-- Your task --
Could you set down the records below exactly as they are, with no pictures?

-- Saved entries --
-.-.-
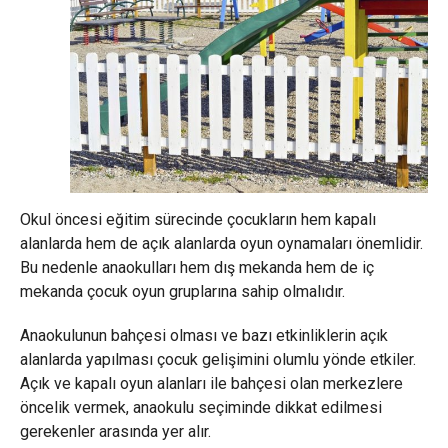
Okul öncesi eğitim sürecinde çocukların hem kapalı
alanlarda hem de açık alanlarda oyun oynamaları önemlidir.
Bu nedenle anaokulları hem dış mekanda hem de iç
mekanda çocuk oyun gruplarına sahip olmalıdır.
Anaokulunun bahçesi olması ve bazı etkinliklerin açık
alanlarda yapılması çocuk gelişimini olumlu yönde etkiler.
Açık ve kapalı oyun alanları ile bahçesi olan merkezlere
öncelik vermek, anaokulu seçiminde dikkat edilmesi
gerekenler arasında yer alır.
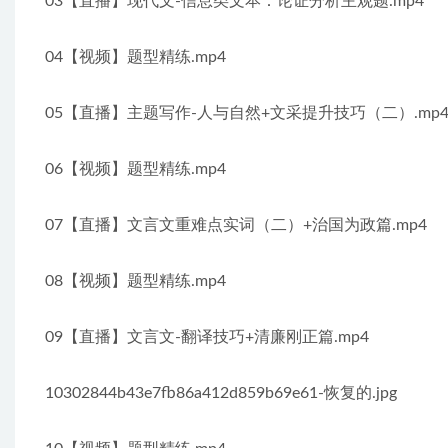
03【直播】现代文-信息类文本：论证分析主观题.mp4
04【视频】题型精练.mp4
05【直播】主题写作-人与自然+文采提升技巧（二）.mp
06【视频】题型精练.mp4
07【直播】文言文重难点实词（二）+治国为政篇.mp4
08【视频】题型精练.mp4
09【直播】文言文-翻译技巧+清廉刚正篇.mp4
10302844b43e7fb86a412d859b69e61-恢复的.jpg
-.-.-
-- Task solution --
Okul öncesi eğitim sürecinde çocukların hem kapalı
alanlarda hem de açık alanlarda oyun oynamaları önemlidir.
Bu nedenle anaokulları hem dış mekanda hem de iç
mekanda çocuk oyun gruplarına sahip olmalıdır.
Anaokulunun bahçesi olması ve bazı etkinliklerin açık
alanlarda yapılması çocuk gelişimini olumlu yönde etkiler.
Açık ve kapalı oyun alanları ile bahçesi olan merkezlere
öncelik vermek, anaokulu seçiminde dikkat edilmesi
gerekenler arasında yer alır.
03【直播】现代文-信息类文本：论证分析主观题.mp4
04【视频】题型精练.mp4
05【直播】主题写作-人与自然+文采提升技巧（二）.mp
06【视频】题型精练.mp4
07【直播】文言文重难点实词（二）+治国为政篇.mp4
08【视频】题型精练.mp4
09【直播】文言文-翻译技巧+清廉刚正篇.mp4
10302844b43e7fb86a412d859b69e61-恢复的.jpg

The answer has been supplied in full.